**Exercise brief**: Repeat the data exactly, every last line of it.

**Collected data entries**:
════════════════════
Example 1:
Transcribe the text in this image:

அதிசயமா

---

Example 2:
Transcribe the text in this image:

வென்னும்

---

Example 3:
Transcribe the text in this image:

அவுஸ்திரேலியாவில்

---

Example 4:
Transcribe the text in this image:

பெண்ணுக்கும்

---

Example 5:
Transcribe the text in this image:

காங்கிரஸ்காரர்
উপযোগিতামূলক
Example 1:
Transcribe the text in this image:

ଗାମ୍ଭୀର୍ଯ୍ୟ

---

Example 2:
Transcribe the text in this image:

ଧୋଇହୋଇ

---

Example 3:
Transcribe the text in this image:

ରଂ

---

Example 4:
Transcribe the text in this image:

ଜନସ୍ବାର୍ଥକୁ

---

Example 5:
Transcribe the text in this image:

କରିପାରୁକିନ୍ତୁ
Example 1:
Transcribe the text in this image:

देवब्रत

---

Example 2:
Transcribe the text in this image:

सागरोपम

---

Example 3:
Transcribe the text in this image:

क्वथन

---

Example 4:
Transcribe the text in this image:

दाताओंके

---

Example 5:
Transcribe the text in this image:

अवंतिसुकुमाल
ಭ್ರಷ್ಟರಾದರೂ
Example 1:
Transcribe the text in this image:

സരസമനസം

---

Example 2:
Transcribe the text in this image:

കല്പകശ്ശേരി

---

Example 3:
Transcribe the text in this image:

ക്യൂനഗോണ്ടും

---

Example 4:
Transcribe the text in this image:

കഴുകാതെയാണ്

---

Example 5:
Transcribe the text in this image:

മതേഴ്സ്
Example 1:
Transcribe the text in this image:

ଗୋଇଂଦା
════════════════════
**Answer for the task**:
Example 1:
Transcribe the text in this image:

அதிசயமா

---

Example 2:
Transcribe the text in this image:

வென்னும்

---

Example 3:
Transcribe the text in this image:

அவுஸ்திரேலியாவில்

---

Example 4:
Transcribe the text in this image:

பெண்ணுக்கும்

---

Example 5:
Transcribe the text in this image:

காங்கிரஸ்காரர்
উপযোগিতামূলক
Example 1:
Transcribe the text in this image:

ଗାମ୍ଭୀର୍ଯ୍ୟ

---

Example 2:
Transcribe the text in this image:

ଧୋଇହୋଇ

---

Example 3:
Transcribe the text in this image:

ରଂ

---

Example 4:
Transcribe the text in this image:

ଜନସ୍ବାର୍ଥକୁ

---

Example 5:
Transcribe the text in this image:

କରିପାରୁକିନ୍ତୁ
Example 1:
Transcribe the text in this image:

देवब्रत

---

Example 2:
Transcribe the text in this image:

सागरोपम

---

Example 3:
Transcribe the text in this image:

क्वथन

---

Example 4:
Transcribe the text in this image:

दाताओंके

---

Example 5:
Transcribe the text in this image:

अवंतिसुकुमाल
ಭ್ರಷ್ಟರಾದರೂ
Example 1:
Transcribe the text in this image:

സരസമനസം

---

Example 2:
Transcribe the text in this image:

കല്പകശ്ശേരി

---

Example 3:
Transcribe the text in this image:

ക്യൂനഗോണ്ടും

---

Example 4:
Transcribe the text in this image:

കഴുകാതെയാണ്

---

Example 5:
Transcribe the text in this image:

മതേഴ്സ്
Example 1:
Transcribe the text in this image:

ଗୋଇଂଦା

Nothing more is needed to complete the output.